Member of the Maryland House of Delegates from the Kent County district
- In office 1878–1880 Serving with Lewin Usilton
- Preceded by: Jesse K. Hines and Samuel A. Merritt
- Succeeded by: George W. Spencer and George H. Thompson
- In office 1868–1870 Serving with Horatio Beck
- Preceded by: Horatio Beck and William Welch
- Succeeded by: Horatio Beck and William B. Wilmer

Personal details
- Born: March 31, 1828 Kent County, Maryland, U.S.
- Died: April 12, 1904 (aged 76) Middletown, Delaware, U.S.
- Resting place: near Massey, Maryland, U.S.
- Party: Democratic
- Spouse: Agnes ​(died 1902)​
- Occupation: Politician; farmer;

= Stephen A. Boyer =

American politician (1828–1904)

Stephen A. Boyer (March 31, 1828 – April 12, 1904) was an American politician from Maryland. He served as a member of the Maryland House of Delegates, representing Kent County from 1868 to 1870 and 1878 to 1880.

==Early life==
Stephen A. Boyer was born on March 31, 1828, in Kent County, Maryland.

==Career==
Boyer was a Democrat. He served as a member of the Maryland House of Delegates, representing Kent County from 1868 to 1870 and from 1876 to 1878.
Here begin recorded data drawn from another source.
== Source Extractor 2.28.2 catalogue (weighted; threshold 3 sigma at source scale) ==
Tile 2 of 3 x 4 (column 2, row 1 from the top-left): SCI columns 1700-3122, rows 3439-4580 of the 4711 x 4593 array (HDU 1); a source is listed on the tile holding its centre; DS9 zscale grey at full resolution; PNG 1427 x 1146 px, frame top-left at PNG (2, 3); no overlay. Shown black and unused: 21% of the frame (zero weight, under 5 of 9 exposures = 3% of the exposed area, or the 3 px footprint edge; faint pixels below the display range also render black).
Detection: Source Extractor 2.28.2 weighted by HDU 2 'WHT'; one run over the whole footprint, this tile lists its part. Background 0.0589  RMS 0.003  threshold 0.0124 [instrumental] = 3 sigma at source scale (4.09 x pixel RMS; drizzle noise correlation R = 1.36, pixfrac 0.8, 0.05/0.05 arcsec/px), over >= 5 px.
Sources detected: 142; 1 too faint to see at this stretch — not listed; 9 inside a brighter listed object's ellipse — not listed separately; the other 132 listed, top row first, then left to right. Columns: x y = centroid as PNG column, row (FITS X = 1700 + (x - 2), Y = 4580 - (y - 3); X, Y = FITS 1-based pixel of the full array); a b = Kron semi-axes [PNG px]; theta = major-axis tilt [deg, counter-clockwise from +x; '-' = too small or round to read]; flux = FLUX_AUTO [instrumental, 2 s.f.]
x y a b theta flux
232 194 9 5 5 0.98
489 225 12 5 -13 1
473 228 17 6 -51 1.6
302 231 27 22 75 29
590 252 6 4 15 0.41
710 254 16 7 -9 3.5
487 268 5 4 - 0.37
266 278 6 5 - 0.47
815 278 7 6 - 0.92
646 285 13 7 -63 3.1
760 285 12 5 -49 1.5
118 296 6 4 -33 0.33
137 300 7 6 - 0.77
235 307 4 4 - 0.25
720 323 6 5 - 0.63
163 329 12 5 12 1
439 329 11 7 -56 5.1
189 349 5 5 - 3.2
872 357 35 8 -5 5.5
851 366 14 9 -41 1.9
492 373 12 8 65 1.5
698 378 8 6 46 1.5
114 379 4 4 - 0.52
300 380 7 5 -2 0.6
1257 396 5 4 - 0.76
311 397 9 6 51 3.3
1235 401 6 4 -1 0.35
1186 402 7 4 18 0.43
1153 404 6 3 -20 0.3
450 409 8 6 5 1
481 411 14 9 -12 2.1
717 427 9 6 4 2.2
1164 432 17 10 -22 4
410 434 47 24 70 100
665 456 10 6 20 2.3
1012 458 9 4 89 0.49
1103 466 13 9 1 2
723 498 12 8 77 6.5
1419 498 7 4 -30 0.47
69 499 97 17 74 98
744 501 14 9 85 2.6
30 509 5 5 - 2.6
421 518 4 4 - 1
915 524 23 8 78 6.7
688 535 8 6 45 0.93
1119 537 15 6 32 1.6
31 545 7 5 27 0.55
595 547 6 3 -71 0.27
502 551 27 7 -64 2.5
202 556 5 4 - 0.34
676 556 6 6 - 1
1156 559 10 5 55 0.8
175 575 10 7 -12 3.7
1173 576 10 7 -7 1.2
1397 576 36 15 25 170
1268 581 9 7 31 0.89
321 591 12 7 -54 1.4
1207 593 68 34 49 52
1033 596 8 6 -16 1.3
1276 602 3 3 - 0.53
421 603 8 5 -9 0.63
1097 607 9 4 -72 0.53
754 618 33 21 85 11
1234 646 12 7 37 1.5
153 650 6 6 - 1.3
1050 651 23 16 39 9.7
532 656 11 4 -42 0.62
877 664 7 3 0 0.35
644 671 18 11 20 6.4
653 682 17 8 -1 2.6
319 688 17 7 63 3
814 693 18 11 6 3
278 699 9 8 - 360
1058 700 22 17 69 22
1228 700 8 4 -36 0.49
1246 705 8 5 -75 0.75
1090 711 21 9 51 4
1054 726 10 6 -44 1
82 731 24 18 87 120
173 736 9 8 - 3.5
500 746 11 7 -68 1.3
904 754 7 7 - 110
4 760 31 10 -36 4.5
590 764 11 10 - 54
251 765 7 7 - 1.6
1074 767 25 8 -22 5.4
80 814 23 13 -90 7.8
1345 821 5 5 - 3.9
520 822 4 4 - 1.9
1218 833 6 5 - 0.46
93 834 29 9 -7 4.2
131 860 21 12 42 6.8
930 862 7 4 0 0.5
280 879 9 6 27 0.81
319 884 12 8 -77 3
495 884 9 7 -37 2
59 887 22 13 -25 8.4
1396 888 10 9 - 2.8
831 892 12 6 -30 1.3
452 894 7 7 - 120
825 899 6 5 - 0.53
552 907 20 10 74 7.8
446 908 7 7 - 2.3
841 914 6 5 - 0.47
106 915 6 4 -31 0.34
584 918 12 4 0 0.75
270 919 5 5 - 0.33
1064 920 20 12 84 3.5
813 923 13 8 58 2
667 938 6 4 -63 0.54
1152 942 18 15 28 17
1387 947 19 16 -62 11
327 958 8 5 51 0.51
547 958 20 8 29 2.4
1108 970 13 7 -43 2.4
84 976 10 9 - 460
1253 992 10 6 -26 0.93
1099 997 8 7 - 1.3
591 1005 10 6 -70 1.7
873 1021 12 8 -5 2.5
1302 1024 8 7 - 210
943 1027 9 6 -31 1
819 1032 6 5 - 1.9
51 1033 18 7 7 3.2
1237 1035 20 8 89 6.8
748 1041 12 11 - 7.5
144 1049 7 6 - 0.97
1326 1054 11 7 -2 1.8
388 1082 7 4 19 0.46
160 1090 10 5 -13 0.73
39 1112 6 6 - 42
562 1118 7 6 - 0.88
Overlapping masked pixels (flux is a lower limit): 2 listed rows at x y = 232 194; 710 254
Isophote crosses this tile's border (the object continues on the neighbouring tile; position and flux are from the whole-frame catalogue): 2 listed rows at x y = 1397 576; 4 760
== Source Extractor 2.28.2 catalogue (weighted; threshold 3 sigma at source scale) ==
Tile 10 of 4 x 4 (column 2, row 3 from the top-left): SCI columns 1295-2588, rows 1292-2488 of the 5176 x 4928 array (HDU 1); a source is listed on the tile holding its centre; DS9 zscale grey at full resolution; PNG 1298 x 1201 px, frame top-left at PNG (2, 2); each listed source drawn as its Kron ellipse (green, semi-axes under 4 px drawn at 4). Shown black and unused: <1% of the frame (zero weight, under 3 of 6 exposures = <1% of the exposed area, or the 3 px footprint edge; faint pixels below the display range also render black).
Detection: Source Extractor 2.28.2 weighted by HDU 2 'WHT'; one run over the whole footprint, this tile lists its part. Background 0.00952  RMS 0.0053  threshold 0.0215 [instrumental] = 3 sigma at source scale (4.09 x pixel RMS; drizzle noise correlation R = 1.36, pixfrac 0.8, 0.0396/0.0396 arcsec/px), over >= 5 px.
Boyer owned several farms near Sassafras, Maryland.

==Personal life==
Boyer married Agnes. His wife died in 1902. He was a vestryman of St. Clements Protestant Episcopal Church in Massey and St. Anne's Church in Middletown, Delaware. He moved to Middletown in 1895. He lived on Cass Street and West Main Street in Middletown.

Boyer died on April 12, 1904, in Middletown. He was buried at "Homestead" near Massey.